Camianın kara bir yıl olarak ilan ettiği 2012 AK Parti'nin iktidara geldiği süre zarfında ek atama yapmadığı tek yıl oldu. Suni rakamlarla şişirilen MEB bütçesi ve personel giderleri camiayı ümitlendirmiş fakat çok geçmeden Şubat ayında küresel politikaların kurbanı olduklarını öğrenmişlerdi. Arkadaşlarımız ve Sendikalar bu yıl geçmiş yıllarda verilen mücadelenin ve direnmenin kat be kat fazlasını sergilemişler taleplerini hükümete kabul ettirememişlerdi. Gaziantep'te vuku bulan 'Atama yoksa oyda yok!' hadisesi Başbakanın nefsine ağır gelmiş 'Al o oy senin olsun!' cevabı ile şubat ataması defterini kapatmıştır. Halbuki bizler; Başbakandan, 'Savaş meydanında yüzüne tüküren düşmanı seni kinim için öldürmeyeceğim.' diyen H.z Ali(R.A)'in asalet ve inceliğini beklerdik, olmadı...

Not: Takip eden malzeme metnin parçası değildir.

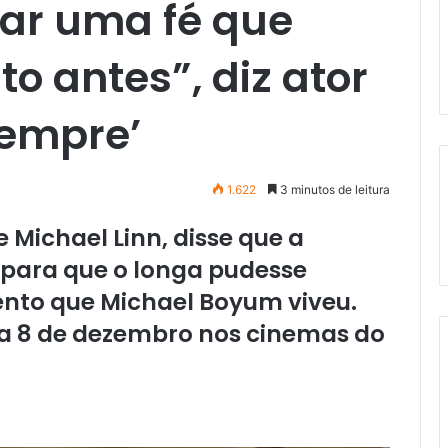
ratar uma fé que
o antes”, diz ator
Sempre’
1.622
3 minutos de leitura
me Michael Linn, disse que a
 para que o longa pudesse
nto que Michael Boyum viveu.
ia 8 de dezembro nos cinemas do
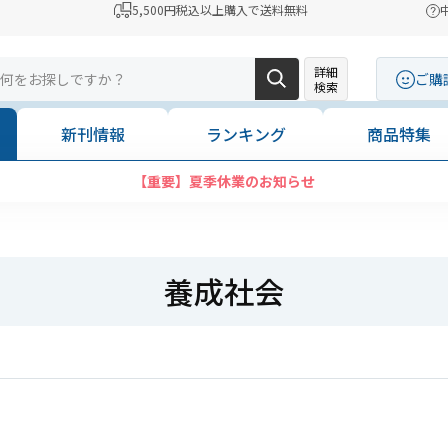
5,500円税込以上購入で送料無料
詳細
ご購
検索
新刊情報
ランキング
商品特集
コンビニ決済に「セブンイレブン」を追加いたしました
養成社会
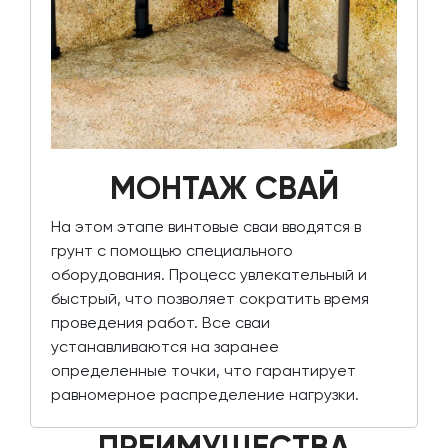
МОНТАЖ СВАЙ
На этом этапе винтовые сваи вводятся в
грунт с помощью специального
оборудования. Процесс увлекательный и
быстрый, что позволяет сократить время
проведения работ. Все сваи
устанавливаются на заранее
определенные точки, что гарантирует
равномерное распределение нагрузки.
ПРЕИМУЩЕСТВА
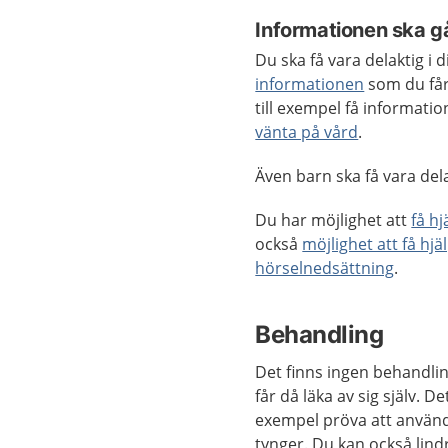
Informationen ska gå
Du ska få vara delaktig i
informationen
som du får
till exempel få informat
vänta på vård
.
Även barn ska få vara delak
Du har möjlighet att
få h
också
möjlighet att få hjä
hörselnedsättning
.
Behandling
Det finns ingen behandli
får då läka av sig själv. D
exempel pröva att använ
tynger. Du kan också lind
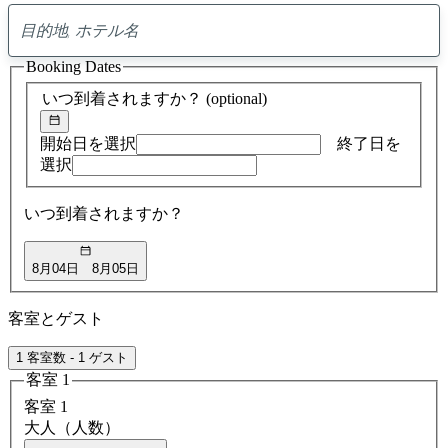
0
ア
Booking Dates
ド
バ
いつ到着されますか？
(optional)
イ
ス
の
開始日を選択
終了日を
検
選択
索
結
いつ到着されますか？
果
8月04日
8月05日
客室とゲスト
1 客室数 - 1 ゲスト
客室 1
客室 1
大人（人数）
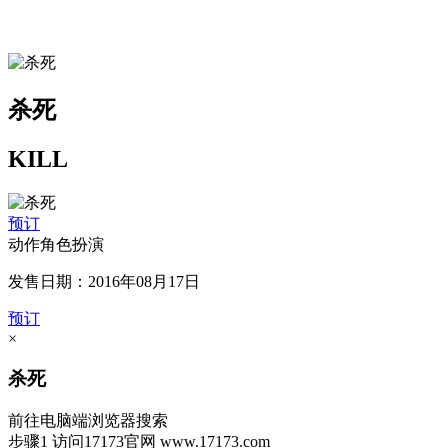
杀死
KILL
预订
动作角色扮演
发售日期：2016年08月17日
预订
×
杀死
前往电脑端浏览器搜索
步骤1
访问17173官网
www.17173.com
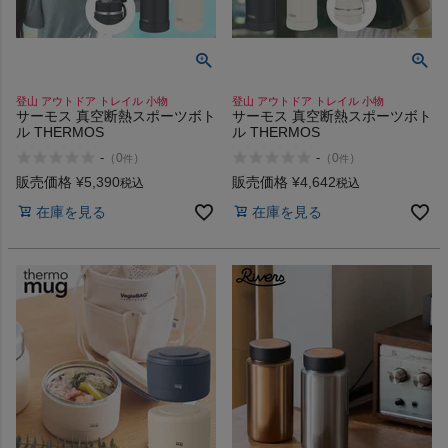
登山 アウトドア トレイル 小物
登山 アウトドア トレイル 小物
サーモス 真空断熱スポーツボト
サーモス 真空断熱スポーツボト
ル THERMOS
ル THERMOS
-
-
（
0
）
（
0
）
件
件
販売価格
¥
5,390
販売価格
¥
4,642
税込
税込
在庫を見る
在庫を見る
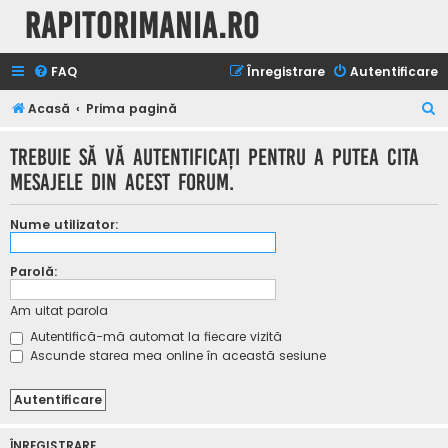
Rapitorimania.ro
FAQ
Înregistrare
Autentificare
C
Acasă
Prima pagină
ă
Trebuie să vă autentificaţi pentru a putea cita
u
mesajele din acest forum.
t
a
Nume utilizator:
r
e
Parolă:
Am uitat parola
Autentifică-mă automat la fiecare vizită
Ascunde starea mea online în această sesiune
ÎNREGISTRARE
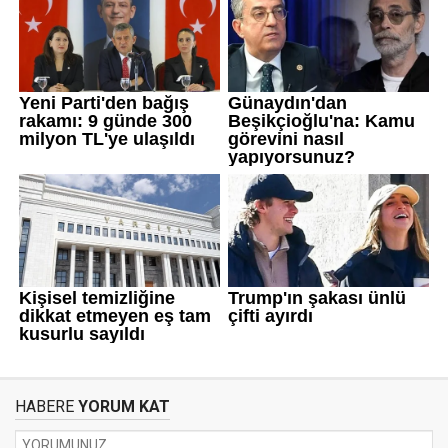
HABERE
YORUM KAT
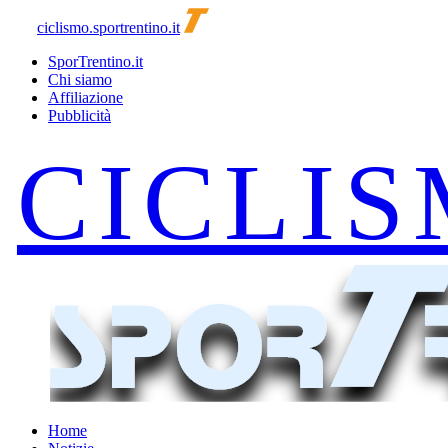
ciclismo.sportrentino.it
SporTrentino.it
Chi siamo
Affiliazione
Pubblicità
Home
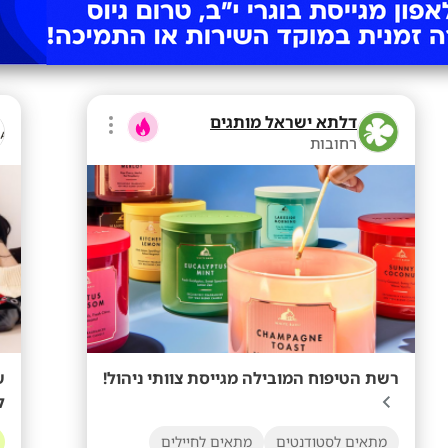
דלתא ישראל מותגים
רחובות
רשת הטיפוח המובילה מגייסת צוותי ניהול!
ש
למ
מתאים לסטודנטים
מתאים לחיילים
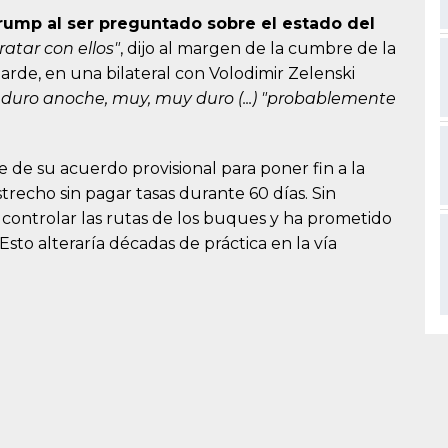
rump al ser preguntado sobre el estado del
atar con ellos"
, dijo al margen de la cumbre de la
rde, en una bilateral con Volodimir Zelenski
uro anoche, muy, muy duro (...) "probablemente
 de su acuerdo provisional para poner fin a la
trecho sin pagar tasas durante 60 días. Sin
controlar las rutas de los buques y ha prometido
Esto alteraría décadas de práctica en la vía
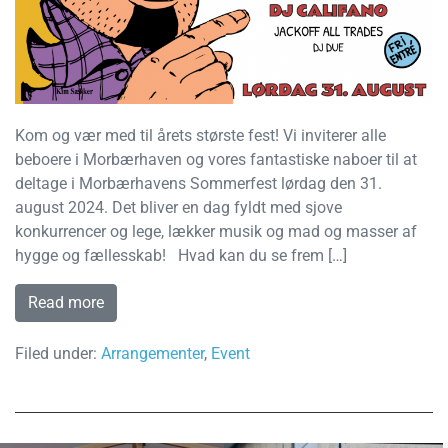
Kom og vær med til årets største fest! Vi inviterer alle
beboere i Morbærhaven og vores fantastiske naboer til at
deltage i Morbærhavens Sommerfest lørdag den 31.
august 2024. Det bliver en dag fyldt med sjove
konkurrencer og lege, lækker musik og mad og masser af
hygge og fællesskab! Hvad kan du se frem […]
Read more
Filed under:
Arrangementer
,
Event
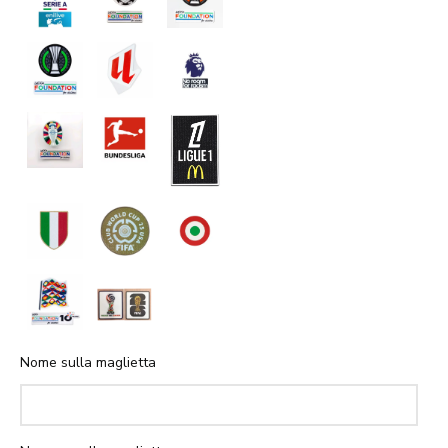
Nome sulla maglietta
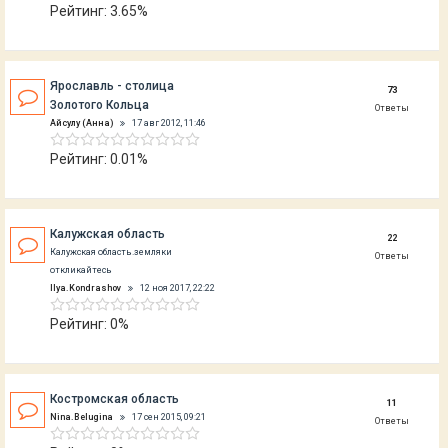
Рейтинг: 3.65%
Ярославль - столица
73
Золотого Кольца
Ответы
Айсулу (Анна)
17 авг 2012, 11:46
Рейтинг: 0.01%
Калужская область
22
Калужская область.земляки
Ответы
откликайтесь
Ilya.Kondrashov
12 ноя 2017, 22:22
Рейтинг: 0%
Костромская область
11
Nina.Belugina
17 сен 2015, 09:21
Ответы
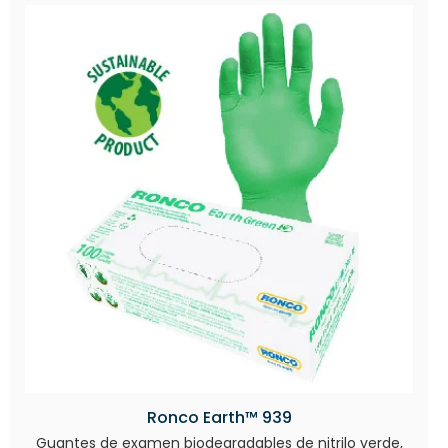
Ronco Earth™ 939
Guantes de examen biodegradables de nitrilo verde,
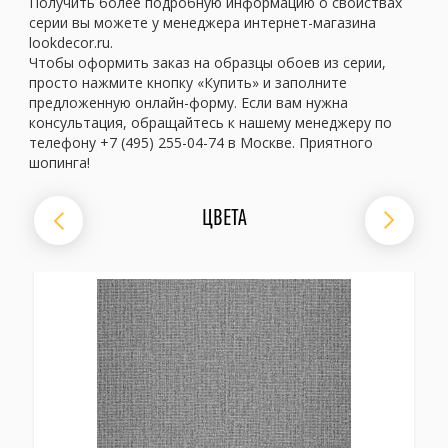
Получить более подробную информацию о свойствах
серии вы можете у менеджера интернет-магазина
lookdecor.ru.
Чтобы оформить заказ на образцы обоев из серии,
просто нажмите кнопку «Купить» и заполните
предложенную онлайн-форму. Если вам нужна
консультация, обращайтесь к нашему менеджеру по
телефону +7 (495) 255-04-74 в Москве. Приятного
шопинга!
ЦВЕТА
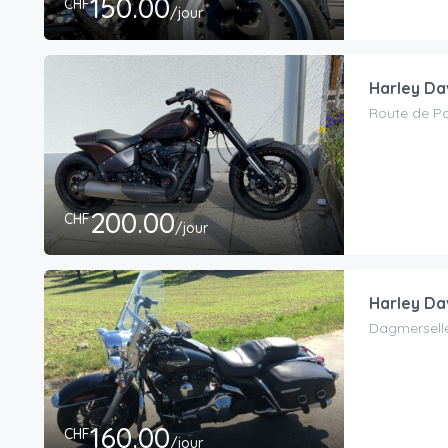
150.00
CHF
/jour
Harley Da
Route de Po
200.00
CHF
/jour
Harley Da
Dagmerselle
160.00
CHF
/jour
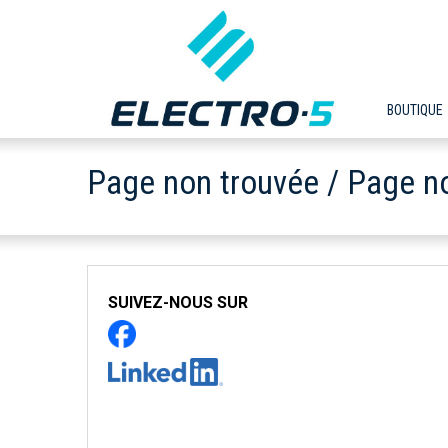
BOUTIQUE
Page non trouvée / Page n
SUIVEZ-NOUS SUR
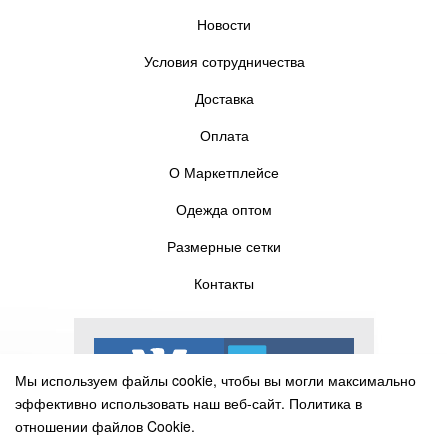
Новости
Условия сотрудничества
Доставка
Оплата
О Маркетплейсе
Одежда оптом
Размерные сетки
Контакты
Мы используем файлы cookie, чтобы вы могли максимально
эффективно использовать наш веб-сайт.
Политика в
отношении файлов Cookie.
Выберите настройки cookie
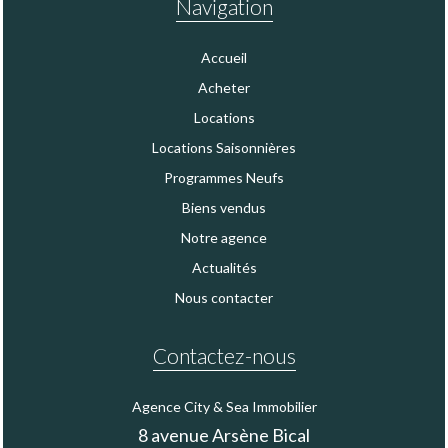
Navigation
Accueil
Acheter
Locations
Locations Saisonnières
Programmes Neufs
Biens vendus
Notre agence
Actualités
Nous contacter
Contactez-nous
Agence City & Sea Immobilier
8 avenue Arsène Bical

Atama bekleyen öğretmenler
ATAMA BEKLEYEN ÖĞRETMENLER SENDİKACILIĞI ERKEN ÖĞRENDİ
2012 yılı içerisinde yaşanan sıkıntılar ek bir atamanın yapılmamasıyla son bulmamış bunun üzerine geç vakte kadar içeriği açıklanmayan alan sınavı da son derece amatörce bizlere dayatılmıştır. Bu da haliyle yeni mağduriyetler doğurmuş ve sadece öğretmen adaylarının puan ömrü iki yıldan bir yıla düşürülerek 2012'ye yakışır uygulamalar peşi sıra gelmiştir. Sınav sözleşmesinde yani başvuru formunda sınav geçerliliğimiz iki yıl şeklinde belirtilirken başvurular yapıldıktan bir süre sonra 6 Temmuz'da puan ömrü bir yıla düşürülmüş ve kazanılmış hak mağduriyeti doğmuştur. Bu yanlışlığı gerek Bakanlar Kurulu üyelerine gerek AK Parti MYK üyelerine defalarca anlatmamıza rağmen bir sonuç alamayıp son çare olarak yargı yoluna gittik. Avukatlarımızla birlikte hazırladığımız dava dilekçesini Danıştay 12. Daireye teslim edip özetle şu ifadelere yer verdik: 'KPSS'nin başvuru koşullarında yapılan değişiklikle puan ömrünün bir yıla düşürülmesi kazanılmış hak mağduriyeti doğurmuştur.MEB'in kendisine göre gerekçesi olan alan sınavının, bazı bölümlere uygulanmamasına rağmen, alan sınavı gelmeyen bölümlerinde puan ömrü bir yıla düşürülmüş MEB bir kez daha tutarsızlık örneği sergilemiştir.' diyerek vicdanlı bir hakime denk gelmenin hesabını yapıyoruz.
Halihazırda yürütülen çözüm süreci içinde hükümete yurdu savunmanın en ucuz yolunun eğitim olduğunu belirtmek ve Haziran ayında yapılacak olan bir atama ile hataların telafi edilebileceğini de vurgulamak istiyoruz.